“Now you can see my brother’s ferry,” she said, nodding towards the channel before them and the big raft moored before the ferry-house. “And farther up the channel, inland, is the wadeway. It’s underwater now so you can only see the cobbled bank that runs down to it.”
He saw the swirl and rush as the river flowing out past the ferry-house met the incoming sea.
“Is it very deep?”
“It rises more than six feet, and it’s fast. Everyone can cross at the lowest point, and people drive or ride. But everyone takes the ferry at high tide, or goes all the way round inland. You have to take the horses from the traces and take them across on the ferry and then take the coach across separately, so it’s a lot of work.”

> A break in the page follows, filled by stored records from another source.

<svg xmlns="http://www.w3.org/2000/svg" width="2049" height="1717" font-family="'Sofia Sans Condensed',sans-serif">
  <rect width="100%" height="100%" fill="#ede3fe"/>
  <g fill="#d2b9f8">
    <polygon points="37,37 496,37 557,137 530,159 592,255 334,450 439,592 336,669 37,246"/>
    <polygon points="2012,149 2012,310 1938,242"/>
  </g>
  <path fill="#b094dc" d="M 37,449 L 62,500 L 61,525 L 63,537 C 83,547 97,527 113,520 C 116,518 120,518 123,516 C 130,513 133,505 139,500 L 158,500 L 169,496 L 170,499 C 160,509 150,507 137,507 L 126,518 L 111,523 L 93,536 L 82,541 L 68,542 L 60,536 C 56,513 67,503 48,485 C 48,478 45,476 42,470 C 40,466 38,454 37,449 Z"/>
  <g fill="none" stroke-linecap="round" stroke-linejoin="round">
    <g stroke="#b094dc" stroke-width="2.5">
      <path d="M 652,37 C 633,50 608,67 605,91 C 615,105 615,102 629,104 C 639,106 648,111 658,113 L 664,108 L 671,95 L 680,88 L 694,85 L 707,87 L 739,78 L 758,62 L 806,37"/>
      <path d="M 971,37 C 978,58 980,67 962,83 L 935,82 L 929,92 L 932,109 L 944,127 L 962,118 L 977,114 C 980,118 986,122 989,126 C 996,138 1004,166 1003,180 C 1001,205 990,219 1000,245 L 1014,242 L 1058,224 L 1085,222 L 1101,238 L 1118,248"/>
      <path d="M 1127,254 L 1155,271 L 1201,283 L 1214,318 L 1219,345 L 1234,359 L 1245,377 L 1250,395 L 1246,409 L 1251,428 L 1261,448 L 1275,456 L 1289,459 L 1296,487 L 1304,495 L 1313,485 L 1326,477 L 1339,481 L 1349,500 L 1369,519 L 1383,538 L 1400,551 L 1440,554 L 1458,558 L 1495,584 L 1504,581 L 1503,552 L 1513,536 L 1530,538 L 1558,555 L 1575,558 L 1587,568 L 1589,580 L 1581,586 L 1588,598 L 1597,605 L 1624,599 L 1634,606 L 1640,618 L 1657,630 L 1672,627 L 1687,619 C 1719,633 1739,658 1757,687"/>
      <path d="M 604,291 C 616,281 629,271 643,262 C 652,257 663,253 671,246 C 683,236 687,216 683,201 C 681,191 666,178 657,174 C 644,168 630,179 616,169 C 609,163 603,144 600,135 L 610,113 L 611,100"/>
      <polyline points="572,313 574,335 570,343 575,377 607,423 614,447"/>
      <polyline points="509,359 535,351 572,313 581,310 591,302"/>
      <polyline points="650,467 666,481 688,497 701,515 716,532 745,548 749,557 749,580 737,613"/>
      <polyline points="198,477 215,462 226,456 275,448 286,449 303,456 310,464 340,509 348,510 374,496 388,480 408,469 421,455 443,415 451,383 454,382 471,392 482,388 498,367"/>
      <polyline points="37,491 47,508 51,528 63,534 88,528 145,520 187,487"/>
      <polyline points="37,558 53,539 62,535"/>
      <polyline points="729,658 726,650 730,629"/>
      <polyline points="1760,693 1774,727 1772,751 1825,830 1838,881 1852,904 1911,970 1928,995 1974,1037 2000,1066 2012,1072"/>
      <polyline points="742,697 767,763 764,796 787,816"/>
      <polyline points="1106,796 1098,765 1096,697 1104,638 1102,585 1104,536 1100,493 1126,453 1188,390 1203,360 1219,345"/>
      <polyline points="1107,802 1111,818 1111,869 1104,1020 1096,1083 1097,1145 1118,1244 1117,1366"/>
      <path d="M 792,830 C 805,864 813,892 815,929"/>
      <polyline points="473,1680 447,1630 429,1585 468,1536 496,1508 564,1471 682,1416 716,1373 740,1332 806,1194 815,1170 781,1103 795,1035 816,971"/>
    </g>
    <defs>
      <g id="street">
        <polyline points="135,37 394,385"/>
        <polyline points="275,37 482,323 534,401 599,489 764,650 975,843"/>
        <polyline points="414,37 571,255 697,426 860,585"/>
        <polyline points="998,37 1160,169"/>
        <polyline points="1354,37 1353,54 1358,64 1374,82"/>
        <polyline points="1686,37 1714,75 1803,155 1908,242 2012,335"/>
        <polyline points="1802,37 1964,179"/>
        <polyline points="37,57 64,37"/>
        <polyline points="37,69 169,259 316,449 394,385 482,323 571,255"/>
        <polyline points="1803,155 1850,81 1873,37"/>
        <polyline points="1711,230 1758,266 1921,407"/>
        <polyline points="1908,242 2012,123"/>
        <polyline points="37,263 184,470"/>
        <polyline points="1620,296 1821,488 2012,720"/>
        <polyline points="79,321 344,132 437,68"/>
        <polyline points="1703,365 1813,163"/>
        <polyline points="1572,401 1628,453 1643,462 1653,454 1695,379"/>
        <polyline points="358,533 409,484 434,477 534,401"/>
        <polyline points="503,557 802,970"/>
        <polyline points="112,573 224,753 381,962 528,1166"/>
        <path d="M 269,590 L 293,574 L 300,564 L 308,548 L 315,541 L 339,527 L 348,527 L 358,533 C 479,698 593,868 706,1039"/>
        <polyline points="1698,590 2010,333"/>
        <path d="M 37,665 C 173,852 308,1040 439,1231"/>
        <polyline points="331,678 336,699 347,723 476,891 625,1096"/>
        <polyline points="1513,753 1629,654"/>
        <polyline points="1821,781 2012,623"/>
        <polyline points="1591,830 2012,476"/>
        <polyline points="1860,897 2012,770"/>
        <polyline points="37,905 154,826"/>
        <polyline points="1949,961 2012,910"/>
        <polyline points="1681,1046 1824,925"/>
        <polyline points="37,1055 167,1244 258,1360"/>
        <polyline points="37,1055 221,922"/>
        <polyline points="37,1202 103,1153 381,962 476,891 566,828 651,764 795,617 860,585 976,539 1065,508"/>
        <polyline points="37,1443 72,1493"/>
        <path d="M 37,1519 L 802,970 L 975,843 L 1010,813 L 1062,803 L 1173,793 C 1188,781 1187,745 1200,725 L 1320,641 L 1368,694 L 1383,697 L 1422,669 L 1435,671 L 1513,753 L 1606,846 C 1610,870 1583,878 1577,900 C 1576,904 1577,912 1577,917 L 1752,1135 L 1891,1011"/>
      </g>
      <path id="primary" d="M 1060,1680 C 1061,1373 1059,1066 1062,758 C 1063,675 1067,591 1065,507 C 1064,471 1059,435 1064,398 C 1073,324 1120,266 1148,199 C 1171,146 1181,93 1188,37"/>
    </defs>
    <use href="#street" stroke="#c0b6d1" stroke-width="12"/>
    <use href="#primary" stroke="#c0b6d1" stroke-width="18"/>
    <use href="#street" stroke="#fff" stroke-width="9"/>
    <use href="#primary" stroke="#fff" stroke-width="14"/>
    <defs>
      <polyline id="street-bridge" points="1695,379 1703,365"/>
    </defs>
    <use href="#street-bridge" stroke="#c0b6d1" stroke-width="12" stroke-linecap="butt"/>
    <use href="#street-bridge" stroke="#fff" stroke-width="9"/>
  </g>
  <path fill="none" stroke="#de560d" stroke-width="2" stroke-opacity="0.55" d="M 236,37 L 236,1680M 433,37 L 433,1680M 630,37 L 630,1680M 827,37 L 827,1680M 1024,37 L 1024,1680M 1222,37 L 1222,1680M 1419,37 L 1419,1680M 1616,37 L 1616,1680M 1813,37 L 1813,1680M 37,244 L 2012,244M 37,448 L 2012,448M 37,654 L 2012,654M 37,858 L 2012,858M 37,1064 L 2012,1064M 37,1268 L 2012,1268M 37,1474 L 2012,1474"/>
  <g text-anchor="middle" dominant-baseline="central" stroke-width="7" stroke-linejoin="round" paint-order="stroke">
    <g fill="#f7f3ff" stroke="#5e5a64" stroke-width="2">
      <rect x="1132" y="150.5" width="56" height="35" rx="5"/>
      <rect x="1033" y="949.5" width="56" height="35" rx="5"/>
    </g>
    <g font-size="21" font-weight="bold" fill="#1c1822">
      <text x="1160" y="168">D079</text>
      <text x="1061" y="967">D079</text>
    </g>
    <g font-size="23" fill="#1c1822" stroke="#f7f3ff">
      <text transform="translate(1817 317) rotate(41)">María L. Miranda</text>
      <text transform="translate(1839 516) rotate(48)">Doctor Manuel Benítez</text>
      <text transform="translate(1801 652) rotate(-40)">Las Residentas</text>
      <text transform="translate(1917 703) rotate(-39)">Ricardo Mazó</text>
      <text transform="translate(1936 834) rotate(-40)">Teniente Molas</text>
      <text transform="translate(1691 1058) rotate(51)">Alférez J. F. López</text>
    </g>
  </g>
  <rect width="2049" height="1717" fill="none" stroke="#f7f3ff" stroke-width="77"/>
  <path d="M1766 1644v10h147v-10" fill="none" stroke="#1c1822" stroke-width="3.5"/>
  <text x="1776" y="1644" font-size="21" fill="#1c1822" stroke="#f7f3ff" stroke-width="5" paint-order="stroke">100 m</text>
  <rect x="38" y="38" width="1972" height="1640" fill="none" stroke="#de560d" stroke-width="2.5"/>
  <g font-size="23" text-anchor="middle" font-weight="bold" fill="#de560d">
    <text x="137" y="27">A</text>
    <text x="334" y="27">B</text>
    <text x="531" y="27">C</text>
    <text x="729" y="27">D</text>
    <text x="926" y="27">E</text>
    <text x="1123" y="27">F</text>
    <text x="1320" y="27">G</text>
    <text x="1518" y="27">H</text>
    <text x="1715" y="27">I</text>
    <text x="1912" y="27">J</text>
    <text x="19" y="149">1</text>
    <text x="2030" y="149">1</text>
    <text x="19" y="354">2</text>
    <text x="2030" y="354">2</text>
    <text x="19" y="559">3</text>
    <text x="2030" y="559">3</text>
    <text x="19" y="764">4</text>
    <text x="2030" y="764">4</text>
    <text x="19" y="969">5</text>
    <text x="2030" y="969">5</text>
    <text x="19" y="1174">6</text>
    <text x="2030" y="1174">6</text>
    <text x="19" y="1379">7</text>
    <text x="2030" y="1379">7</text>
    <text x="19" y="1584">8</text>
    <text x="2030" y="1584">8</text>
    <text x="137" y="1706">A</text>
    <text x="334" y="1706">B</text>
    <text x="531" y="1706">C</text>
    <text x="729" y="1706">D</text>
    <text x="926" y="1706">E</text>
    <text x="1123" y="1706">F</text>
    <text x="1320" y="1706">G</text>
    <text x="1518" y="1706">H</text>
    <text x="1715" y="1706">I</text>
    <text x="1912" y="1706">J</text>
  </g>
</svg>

“I’m surprised his lordship does not build a bridge.”
She shook her head and a lock of golden hair fell from the modest cap. “There’s no good ground for building,” she said. “It’s all sand till you get to the tide mill quay. And the mire moves in every storm. The wadeway gets washed away every spring tide, or in the winter storms. Master Walter’s father spends all his time rebuilding it, doesn’t he, sir? We’d never keep a bridge up. It’s all sand and silt.”
“So your brother is the gatekeeper to the entrance to the island?” James remarked. “Like a porter on a drawbridge to a castle.”
She smiled. “Yes. And our father before him, and his father before him.”
“Since when?”
“Since the Flood, I suppose,” she said irreverently, and then exclaimed: “Oh! Excuse me . . .”
“You don’t offend me,” he laughed. “I’m honored to be rowed by a daughter of Noah.”
“I think I’ve got one!” Walter exclaimed. “Like a pull?”
“That’s it,” Alinor confirmed. “Pull it out gently, gently, and swing it into the boat.”
He pulled too hard and the fish came flying out of the water, swinging into Alinor’s face.
“Watch out!” Father James said, catching the line and holding it away from her as the boy reached out to take the fish, and then flinched, as it writhed on the hook.
“I can’t . . .”
“If you want to eat it, you take hold of it,” Alinor advised him.
The tutor laughed. “She’s right. Take hold of it, Walter, and unhook it.”
Grimacing, the boy unhooked the fish and gasped as it wriggled from his hand and dropped into the basket, as Rob exclaimed: “Another! I have another!”
They were in the middle of a shoal of fish and as soon as they baited their hooks they were pulling them from the water. James and Alinor kept the boat in the middle of the channel as the boys fished, exclaiming at their catch and counting as the basket filled up, until Alinor said: “That’s enough, that’s all that you can eat today, and all that I can dry.”
“Don’t you sell them fresh?” James asked her.
“If my husband had a big catch on a Friday I would take it to Chichester Saturday market, but it takes two hours to walk there, and two hours back again. You can’t sell fish in Sealsea village—everyone catches their own—though I sometimes sell them at the mill. The farmers’ wives buy fish when they come to get their corn ground, or if a grain ship comes in they’ll buy some. Mostly, I dry them for sale, or salt them down.”
“Shall we row back in?”
“Can’t we go out to the hushing well?” Rob asked her. “Walter has never seen it.”
Alinor shook her head, and she and James timed their strokes together and rowed back to the pier. She shipped her oar and stretched out her hand to the pier timbers to pull the boat in, while Rob stood to drop the looped mooring rope over the worn pole.
“You’ll have to wait till you can row yourselves to go there,” she told Walter.
“Why won’t you go there, Mistress Reekie?” Walter asked her.
She steadied the boat as the boys got ashore, and Father James followed them. Then she stood up and handed them the basket of fish, balancing easily against the rocking of the boat.
“I am a foolish woman and I have a horror of deep water,” she told him. Father James put out his hand to help her onto the pier and she took it.
“But you’ve lived all your life on the water,” Walter remarked.
“All my life on the mire,” she corrected him. “Tidelands: neither land nor sea, but wet and dry twice a day, never drowned for long but never drying out. I never go out to sea; I don’t even go out to the deep heart of the harbor. My work has always been on the land with the plants and herbs and flowers. I’m only recently a boat owner, thanks to your father hiring Rob.”
Rob tied off the boat loosely so that it could fall with the tide.
“And now, shall I cook your fish for you?” she asked the boys.
“Can we cook it? On a fire with sticks?” Rob begged.
“Oh, all right.” She smiled, and James could see the love she had for her son. She turned to him. “Will you eat with the boys?”
“If I may,” he said. “Shall we all dine together?”
“You may not want to. Rob hopes to eat like savages around a fire.”
He had to stop himself tucking the tumbling lock of hair behind her ear. “Let’s be savages.” He smiled.